■ Supplied data
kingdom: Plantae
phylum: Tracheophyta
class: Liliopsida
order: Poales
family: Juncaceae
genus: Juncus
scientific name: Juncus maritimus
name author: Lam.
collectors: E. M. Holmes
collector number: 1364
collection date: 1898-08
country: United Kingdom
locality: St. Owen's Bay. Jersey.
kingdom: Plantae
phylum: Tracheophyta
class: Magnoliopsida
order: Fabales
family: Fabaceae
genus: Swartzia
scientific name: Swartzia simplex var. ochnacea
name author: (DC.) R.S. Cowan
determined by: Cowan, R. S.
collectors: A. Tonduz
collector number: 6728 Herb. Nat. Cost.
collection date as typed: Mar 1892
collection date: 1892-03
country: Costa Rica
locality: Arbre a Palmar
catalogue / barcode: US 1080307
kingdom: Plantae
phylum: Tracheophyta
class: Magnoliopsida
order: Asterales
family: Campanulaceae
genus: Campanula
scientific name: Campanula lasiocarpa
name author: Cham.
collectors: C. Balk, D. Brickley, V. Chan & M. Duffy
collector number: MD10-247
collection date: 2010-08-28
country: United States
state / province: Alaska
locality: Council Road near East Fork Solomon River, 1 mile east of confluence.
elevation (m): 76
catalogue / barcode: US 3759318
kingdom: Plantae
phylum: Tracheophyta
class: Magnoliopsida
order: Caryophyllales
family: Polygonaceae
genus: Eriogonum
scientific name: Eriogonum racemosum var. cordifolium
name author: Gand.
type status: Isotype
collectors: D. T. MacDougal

■ Stated goal
Please rewrite the lines of all the items above as a single numbered list, leaving out any blank lines.

■ The result
1. kingdom: Plantae
2. phylum: Tracheophyta
3. class: Liliopsida
4. order: Poales
5. family: Juncaceae
6. genus: Juncus
7. scientific name: Juncus maritimus
8. name author: Lam.
9. collectors: E. M. Holmes
10. collector number: 1364
11. collection date: 1898-08
12. country: United Kingdom
13. locality: St. Owen's Bay. Jersey.
14. kingdom: Plantae
15. phylum: Tracheophyta
16. class: Magnoliopsida
17. order: Fabales
18. family: Fabaceae
19. genus: Swartzia
20. scientific name: Swartzia simplex var. ochnacea
21. name author: (DC.) R.S. Cowan
22. determined by: Cowan, R. S.
23. collectors: A. Tonduz
24. collector number: 6728 Herb. Nat. Cost.
25. collection date as typed: Mar 1892
26. collection date: 1892-03
27. country: Costa Rica
28. locality: Arbre a Palmar
29. catalogue / barcode: US 1080307
30. kingdom: Plantae
31. phylum: Tracheophyta
32. class: Magnoliopsida
33. order: Asterales
34. family: Campanulaceae
35. genus: Campanula
36. scientific name: Campanula lasiocarpa
37. name author: Cham.
38. collectors: C. Balk, D. Brickley, V. Chan & M. Duffy
39. collector number: MD10-247
40. collection date: 2010-08-28
41. country: United States
42. state / province: Alaska
43. locality: Council Road near East Fork Solomon River, 1 mile east of confluence.
44. elevation (m): 76
45. catalogue / barcode: US 3759318
46. kingdom: Plantae
47. phylum: Tracheophyta
48. class: Magnoliopsida
49. order: Caryophyllales
50. family: Polygonaceae
51. genus: Eriogonum
52. scientific name: Eriogonum racemosum var. cordifolium
53. name author: Gand.
54. type status: Isotype
55. collectors: D. T. MacDougal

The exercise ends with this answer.